# [PROVIDED TEXT]
There were people who didn't see last week's episode of Game of Thrones, even though

they were watching it.

The battle scenes were exceptionally dark, so viewers had trouble making out characters

and action, which is exactly what cinematographer Fabian Wagner intended.

This makes him the perfect choice to film this morning's gospel.

Peter and friends go fishing on the dark sea before dawn.

A tiny flicker of light on the distant beach dances with clouds of charcoal smoke, just

enough to hint at the presence of a shadowy figure.

Memory is foggy too; who remembers the very last words Jesus said to them at the end of

John's gospel?

Blessed are those who have not seen and yet have come to believe.

Now, after ending at chapter 20, the gospel continues, because at least with John's

gospel, Marshall McLuhan was right: the medium is the message.

The end is not the end, because Easter.

The story that is finished continues, because Jesus, but now Jesus is nowhere to be

seen and Peter doesn't know what to do with himself.

In the midst of grief and confusion, who does?

In the murky darkness between yesterday's certainty and tomorrow's unknowns,

when everything is impossible to understand and completely out of our control,

who does?

Just like I would, Peter turns to what is familiar.

He goes where his expertise is at home.

He goes where he first met Jesus.

He goes fishing.

Like so many of us who go fishing in the dark, Peter catches no answers, no salmon, no

satisfaction, nothing.

Finally something comes up out of the water, but Peter had nothing to do with it.

# [ASSIGNED TASK]
Copy the passage of the sermon above, starting with "Blessed are those" and going on through "is the message.".

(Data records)
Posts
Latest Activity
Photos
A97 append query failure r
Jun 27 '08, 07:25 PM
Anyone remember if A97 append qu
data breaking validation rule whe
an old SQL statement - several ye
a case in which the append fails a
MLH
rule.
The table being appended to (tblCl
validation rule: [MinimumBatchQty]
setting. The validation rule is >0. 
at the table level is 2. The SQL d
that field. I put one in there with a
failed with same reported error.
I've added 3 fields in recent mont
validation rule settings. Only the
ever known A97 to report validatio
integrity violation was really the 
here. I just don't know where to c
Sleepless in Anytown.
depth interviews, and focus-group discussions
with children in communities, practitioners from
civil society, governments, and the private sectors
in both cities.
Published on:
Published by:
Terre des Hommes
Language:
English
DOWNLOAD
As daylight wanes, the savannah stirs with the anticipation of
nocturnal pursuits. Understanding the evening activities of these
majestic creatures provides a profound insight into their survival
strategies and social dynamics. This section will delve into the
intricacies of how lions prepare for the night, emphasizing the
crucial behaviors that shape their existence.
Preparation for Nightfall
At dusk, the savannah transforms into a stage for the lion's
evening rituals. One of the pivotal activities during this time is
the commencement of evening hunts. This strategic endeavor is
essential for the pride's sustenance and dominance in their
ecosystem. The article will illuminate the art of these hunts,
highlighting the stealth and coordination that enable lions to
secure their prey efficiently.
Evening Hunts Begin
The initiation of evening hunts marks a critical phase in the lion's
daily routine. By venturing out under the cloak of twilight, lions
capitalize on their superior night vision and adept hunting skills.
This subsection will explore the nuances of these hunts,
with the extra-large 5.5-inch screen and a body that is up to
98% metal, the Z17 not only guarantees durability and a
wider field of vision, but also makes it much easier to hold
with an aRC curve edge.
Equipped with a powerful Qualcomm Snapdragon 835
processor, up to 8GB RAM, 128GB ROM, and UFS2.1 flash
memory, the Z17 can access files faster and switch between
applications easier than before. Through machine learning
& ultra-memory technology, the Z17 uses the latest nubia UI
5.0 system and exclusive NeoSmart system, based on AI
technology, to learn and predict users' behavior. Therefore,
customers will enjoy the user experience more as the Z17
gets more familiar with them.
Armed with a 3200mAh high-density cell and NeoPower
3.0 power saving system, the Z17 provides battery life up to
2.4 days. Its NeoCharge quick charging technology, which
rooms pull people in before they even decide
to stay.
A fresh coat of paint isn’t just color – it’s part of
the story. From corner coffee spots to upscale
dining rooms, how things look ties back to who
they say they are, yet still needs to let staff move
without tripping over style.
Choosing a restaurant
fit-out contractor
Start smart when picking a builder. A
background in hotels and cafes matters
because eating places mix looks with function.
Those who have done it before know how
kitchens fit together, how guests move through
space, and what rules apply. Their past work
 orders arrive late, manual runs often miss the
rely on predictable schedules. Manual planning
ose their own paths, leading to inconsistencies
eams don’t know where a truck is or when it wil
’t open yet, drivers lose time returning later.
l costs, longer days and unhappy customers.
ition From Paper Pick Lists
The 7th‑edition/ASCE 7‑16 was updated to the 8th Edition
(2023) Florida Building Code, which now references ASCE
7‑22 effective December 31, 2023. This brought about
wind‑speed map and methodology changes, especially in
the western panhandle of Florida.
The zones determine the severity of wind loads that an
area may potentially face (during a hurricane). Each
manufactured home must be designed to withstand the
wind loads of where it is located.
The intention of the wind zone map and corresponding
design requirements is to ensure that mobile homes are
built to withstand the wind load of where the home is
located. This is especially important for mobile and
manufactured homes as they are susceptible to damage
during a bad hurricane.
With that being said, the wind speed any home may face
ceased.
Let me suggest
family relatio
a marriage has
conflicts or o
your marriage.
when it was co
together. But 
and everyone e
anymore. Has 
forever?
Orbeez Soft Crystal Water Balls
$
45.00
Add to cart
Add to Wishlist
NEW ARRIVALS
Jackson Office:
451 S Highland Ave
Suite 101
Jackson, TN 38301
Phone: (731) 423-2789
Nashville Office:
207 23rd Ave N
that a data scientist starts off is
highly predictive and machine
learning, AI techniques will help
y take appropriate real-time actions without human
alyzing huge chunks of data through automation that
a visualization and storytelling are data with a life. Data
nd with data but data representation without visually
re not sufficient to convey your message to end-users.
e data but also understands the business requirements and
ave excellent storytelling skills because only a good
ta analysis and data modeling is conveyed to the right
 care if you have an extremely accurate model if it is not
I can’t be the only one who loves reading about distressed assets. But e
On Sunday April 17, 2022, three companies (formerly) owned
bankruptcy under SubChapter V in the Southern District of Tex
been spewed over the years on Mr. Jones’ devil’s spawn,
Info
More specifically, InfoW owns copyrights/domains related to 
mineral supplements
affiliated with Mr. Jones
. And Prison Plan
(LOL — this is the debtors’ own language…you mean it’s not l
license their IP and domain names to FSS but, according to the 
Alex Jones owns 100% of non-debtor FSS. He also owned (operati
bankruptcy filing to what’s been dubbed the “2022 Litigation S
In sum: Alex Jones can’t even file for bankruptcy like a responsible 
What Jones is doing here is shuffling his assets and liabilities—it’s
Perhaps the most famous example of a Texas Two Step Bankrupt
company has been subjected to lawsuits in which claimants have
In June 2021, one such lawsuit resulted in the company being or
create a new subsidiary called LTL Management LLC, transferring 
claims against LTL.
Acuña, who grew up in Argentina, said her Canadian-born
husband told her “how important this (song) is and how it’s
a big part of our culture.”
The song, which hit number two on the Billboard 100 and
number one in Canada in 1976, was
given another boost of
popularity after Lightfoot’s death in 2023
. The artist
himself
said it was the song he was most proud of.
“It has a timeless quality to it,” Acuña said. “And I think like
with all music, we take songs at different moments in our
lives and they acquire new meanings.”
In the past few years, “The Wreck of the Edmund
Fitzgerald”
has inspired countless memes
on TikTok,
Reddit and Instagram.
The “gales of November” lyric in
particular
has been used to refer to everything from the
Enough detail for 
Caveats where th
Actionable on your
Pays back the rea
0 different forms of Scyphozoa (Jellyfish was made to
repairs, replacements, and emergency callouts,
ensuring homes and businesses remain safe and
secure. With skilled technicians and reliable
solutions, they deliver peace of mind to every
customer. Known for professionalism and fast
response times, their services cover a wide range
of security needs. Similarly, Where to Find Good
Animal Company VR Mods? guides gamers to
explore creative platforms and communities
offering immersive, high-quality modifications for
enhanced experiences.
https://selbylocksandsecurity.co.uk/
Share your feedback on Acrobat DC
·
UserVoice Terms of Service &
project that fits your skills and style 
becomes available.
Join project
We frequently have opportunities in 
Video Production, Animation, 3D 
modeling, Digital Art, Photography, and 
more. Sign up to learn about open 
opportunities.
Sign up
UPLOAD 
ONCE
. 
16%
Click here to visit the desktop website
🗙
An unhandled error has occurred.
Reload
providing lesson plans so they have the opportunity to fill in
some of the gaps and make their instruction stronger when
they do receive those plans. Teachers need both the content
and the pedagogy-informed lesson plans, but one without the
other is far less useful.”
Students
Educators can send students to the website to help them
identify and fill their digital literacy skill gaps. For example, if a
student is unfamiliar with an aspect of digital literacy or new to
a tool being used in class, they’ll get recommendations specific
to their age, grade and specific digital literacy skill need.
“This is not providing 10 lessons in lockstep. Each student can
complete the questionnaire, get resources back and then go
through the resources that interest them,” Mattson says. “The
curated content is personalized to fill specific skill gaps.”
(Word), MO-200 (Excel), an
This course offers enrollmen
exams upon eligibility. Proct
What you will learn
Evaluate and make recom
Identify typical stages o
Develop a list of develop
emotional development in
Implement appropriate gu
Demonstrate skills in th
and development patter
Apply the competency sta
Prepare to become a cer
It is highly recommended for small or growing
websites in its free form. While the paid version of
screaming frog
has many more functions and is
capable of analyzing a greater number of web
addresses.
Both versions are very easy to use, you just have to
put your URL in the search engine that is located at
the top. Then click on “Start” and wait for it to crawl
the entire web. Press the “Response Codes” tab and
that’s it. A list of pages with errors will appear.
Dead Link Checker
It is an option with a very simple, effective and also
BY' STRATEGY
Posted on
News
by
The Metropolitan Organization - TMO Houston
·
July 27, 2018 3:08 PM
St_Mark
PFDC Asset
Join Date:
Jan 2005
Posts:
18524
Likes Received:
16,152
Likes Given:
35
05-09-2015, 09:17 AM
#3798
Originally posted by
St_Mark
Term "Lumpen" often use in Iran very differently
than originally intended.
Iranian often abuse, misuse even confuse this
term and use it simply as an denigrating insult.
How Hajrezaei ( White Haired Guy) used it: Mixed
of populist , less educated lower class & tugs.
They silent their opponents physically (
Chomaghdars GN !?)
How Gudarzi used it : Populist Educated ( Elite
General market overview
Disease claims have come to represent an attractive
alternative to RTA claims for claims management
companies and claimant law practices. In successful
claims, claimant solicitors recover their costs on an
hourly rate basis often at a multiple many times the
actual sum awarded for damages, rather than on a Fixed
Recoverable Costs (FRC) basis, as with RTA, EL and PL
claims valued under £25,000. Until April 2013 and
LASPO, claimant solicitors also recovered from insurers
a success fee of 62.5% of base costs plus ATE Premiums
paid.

# [RESULT OF THE EXERCISE]
Blessed are those who have not seen and yet have come to believe.

Now, after ending at chapter 20, the gospel continues, because at least with John's

gospel, Marshall McLuhan was right: the medium is the message.